◆ TASK OBJECTIVE
From the items below, extract each line that contains the string "track".

◆ DATA TO PROCESS
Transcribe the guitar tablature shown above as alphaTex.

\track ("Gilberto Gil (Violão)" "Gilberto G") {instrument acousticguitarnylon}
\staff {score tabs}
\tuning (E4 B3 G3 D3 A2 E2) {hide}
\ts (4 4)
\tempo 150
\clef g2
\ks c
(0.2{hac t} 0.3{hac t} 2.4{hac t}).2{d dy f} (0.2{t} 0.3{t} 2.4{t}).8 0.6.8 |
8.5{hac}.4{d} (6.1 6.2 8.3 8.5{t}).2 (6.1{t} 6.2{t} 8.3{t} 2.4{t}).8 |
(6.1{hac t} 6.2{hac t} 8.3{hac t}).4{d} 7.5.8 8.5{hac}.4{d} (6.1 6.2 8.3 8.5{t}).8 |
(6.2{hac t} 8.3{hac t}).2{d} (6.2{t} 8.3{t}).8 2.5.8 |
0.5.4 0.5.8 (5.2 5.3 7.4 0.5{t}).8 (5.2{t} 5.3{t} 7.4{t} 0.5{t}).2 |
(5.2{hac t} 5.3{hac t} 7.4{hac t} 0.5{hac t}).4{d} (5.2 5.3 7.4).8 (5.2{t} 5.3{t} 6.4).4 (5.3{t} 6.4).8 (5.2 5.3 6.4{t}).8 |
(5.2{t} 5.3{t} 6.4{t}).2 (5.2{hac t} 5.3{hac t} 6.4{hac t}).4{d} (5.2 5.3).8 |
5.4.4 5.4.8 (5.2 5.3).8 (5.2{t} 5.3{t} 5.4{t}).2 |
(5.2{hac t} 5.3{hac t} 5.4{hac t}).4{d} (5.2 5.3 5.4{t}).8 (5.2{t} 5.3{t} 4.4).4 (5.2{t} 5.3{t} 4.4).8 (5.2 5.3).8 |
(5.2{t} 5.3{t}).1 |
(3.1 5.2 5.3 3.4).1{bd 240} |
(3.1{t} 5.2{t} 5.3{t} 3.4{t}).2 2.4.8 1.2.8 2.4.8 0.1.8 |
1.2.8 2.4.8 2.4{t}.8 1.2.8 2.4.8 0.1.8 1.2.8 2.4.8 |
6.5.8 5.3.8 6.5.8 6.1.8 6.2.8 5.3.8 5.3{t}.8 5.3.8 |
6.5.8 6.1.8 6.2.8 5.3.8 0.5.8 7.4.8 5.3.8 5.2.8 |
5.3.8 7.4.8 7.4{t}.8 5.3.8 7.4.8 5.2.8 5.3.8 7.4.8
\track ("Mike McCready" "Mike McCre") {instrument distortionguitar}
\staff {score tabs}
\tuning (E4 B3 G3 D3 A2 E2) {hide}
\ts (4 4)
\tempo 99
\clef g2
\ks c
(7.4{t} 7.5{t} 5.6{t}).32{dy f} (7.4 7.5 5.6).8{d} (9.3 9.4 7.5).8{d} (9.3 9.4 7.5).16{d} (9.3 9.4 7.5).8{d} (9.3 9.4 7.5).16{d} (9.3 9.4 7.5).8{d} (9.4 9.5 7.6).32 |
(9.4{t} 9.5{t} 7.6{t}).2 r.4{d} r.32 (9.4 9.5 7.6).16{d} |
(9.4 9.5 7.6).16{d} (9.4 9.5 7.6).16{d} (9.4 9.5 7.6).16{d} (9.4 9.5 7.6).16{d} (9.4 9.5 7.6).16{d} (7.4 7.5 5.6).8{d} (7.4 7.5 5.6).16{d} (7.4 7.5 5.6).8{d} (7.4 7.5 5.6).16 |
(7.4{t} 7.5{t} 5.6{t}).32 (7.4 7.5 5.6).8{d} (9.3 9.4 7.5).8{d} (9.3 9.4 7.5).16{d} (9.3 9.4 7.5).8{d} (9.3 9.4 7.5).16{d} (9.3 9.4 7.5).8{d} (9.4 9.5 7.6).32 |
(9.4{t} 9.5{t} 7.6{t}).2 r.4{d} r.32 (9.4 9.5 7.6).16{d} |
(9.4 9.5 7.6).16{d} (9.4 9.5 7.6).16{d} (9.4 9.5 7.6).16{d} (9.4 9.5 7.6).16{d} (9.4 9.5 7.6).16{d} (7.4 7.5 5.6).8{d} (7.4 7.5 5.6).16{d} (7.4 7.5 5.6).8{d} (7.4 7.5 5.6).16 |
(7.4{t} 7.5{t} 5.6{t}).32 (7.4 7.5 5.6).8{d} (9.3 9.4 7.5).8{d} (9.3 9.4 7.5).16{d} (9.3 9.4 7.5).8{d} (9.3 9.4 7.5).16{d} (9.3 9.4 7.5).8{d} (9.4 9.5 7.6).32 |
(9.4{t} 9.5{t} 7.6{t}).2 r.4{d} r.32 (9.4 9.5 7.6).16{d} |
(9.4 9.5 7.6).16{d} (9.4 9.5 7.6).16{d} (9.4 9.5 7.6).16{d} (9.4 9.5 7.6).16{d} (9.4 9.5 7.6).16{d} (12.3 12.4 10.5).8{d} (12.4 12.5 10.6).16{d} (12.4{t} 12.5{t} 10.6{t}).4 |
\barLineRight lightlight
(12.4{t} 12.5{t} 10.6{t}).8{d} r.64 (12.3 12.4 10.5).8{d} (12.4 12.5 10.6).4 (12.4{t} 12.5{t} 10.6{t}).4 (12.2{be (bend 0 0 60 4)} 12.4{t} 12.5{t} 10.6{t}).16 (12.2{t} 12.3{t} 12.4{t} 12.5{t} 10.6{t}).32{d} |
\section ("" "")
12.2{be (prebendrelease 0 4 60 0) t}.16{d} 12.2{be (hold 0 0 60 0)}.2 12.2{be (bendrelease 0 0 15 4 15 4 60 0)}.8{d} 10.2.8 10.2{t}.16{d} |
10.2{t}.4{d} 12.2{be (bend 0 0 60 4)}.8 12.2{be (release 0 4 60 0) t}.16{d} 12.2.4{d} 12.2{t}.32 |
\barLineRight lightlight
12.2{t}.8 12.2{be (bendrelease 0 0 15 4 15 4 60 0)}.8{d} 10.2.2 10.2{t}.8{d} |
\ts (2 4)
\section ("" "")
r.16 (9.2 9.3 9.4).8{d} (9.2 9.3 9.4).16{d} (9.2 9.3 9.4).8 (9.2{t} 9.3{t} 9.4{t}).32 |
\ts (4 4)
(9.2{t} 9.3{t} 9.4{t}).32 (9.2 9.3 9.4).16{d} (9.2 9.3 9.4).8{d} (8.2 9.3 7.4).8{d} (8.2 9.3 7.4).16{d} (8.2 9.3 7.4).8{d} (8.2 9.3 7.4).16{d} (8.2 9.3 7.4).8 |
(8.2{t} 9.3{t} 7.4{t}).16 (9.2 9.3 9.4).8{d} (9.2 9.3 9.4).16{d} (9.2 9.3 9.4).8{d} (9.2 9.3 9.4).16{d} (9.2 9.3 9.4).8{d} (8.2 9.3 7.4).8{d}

◆ RESULT OF THE EXERCISE
\track ("Gilberto Gil (Violão)" "Gilberto G") {instrument acousticguitarnylon}
\track ("Mike McCready" "Mike McCre") {instrument distortionguitar}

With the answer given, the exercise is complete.